- WHAT IS NEEDED: In the listing below, count every line that contains "prostate". Give nothing but the number.
--- DATA FOR ANALYSIS Enclosed Below ---
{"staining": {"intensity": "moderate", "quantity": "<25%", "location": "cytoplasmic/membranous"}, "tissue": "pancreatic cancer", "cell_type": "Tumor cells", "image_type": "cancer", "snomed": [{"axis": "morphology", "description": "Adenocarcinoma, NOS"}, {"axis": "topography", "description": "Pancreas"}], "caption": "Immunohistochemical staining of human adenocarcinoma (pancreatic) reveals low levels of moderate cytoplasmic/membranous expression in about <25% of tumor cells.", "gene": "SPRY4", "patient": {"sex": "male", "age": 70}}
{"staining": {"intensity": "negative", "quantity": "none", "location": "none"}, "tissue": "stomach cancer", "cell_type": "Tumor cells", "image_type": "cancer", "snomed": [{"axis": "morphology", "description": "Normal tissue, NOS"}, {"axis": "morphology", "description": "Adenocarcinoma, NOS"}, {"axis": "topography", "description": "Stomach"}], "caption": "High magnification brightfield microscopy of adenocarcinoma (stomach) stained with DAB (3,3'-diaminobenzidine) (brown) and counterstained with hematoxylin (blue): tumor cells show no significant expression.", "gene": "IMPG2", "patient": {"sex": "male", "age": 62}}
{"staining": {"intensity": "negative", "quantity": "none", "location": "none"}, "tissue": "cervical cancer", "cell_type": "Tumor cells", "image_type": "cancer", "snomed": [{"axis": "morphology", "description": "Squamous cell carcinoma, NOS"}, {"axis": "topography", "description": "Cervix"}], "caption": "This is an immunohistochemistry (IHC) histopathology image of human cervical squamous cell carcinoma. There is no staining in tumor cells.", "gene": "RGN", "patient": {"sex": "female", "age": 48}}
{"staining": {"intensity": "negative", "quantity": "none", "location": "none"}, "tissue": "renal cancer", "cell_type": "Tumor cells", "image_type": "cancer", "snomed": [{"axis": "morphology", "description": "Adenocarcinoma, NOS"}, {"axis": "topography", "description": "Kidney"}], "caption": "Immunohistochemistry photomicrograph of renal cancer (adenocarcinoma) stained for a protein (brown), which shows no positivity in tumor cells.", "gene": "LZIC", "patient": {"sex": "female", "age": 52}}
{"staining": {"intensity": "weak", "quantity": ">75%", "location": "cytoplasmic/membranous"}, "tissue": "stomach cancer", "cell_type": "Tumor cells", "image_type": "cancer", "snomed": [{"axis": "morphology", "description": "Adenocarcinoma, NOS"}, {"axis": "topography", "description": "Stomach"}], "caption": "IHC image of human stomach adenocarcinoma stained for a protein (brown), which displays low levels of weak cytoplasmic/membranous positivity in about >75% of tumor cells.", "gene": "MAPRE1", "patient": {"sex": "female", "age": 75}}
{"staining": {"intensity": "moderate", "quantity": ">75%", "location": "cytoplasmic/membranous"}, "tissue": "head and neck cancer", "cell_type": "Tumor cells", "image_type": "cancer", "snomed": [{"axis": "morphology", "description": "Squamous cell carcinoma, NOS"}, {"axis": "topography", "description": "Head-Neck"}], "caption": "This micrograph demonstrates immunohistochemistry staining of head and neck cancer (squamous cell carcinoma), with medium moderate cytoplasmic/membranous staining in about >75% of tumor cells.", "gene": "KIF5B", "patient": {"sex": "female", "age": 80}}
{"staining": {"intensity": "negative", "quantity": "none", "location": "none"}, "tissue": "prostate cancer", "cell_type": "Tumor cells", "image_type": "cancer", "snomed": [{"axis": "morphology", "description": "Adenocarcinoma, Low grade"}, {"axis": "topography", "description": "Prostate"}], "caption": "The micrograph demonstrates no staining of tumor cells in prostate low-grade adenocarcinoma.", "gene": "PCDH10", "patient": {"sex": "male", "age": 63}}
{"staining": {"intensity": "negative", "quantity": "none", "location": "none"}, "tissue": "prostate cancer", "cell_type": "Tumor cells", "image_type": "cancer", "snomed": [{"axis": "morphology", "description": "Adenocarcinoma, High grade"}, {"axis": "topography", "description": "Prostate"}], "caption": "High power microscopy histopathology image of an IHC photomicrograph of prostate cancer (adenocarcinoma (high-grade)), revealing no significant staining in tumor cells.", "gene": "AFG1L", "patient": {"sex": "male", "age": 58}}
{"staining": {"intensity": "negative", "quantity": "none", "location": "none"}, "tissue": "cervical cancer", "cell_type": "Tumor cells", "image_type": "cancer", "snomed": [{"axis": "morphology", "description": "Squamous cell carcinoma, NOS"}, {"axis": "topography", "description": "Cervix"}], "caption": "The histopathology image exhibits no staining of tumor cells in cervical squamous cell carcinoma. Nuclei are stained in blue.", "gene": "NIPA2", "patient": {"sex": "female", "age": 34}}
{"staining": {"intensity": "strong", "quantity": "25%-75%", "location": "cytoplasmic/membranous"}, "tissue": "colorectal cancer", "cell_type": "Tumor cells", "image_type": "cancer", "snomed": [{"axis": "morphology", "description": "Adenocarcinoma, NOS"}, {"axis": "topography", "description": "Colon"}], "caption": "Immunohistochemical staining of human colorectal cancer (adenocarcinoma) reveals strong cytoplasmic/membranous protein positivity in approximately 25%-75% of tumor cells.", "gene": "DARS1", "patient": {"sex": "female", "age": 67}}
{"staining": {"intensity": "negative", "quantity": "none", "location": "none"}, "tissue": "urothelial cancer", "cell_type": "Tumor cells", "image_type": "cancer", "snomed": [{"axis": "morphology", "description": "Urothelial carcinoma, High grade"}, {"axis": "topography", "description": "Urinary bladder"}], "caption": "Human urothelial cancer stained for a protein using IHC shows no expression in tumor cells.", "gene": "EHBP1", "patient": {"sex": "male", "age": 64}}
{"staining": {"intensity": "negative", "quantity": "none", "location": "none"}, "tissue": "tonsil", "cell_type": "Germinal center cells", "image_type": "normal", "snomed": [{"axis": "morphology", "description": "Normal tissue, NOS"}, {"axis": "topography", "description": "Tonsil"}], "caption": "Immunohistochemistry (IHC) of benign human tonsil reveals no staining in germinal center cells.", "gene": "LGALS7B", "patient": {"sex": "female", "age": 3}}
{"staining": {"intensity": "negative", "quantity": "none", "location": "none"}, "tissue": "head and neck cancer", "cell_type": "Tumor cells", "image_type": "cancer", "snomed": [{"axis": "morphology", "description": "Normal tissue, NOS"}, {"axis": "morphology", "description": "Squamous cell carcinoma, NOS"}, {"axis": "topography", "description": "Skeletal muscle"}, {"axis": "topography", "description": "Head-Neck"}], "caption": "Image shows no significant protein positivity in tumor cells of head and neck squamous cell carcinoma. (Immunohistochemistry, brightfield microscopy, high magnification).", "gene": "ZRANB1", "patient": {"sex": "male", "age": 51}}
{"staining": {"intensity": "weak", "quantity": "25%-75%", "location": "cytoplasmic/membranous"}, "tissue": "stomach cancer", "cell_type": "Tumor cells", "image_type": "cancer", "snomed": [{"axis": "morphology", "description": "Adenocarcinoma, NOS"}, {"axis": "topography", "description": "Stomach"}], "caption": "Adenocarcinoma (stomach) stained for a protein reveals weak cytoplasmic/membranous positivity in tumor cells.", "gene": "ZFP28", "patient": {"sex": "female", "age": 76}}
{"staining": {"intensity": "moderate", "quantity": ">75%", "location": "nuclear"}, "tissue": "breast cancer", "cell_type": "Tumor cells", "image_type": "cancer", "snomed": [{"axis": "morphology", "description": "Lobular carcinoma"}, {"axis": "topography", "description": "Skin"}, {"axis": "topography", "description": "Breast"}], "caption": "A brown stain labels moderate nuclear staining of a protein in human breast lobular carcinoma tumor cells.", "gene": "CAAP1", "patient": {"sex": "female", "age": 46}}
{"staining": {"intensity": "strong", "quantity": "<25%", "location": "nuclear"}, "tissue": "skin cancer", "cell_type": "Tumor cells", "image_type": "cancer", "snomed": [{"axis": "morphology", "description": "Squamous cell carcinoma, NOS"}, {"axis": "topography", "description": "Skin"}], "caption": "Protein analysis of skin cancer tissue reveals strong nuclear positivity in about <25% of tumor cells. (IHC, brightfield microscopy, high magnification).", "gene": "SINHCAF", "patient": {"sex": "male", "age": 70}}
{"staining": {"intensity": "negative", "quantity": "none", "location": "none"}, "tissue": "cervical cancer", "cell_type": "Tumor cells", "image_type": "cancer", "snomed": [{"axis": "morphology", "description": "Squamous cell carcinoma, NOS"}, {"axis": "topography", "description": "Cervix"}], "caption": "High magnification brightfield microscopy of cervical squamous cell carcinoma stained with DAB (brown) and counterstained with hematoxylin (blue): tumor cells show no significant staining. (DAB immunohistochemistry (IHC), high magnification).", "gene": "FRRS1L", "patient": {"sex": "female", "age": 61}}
--- End of Enclosed DATA FOR ANALYSIS ---
- RESULT OF THE EXERCISE: 2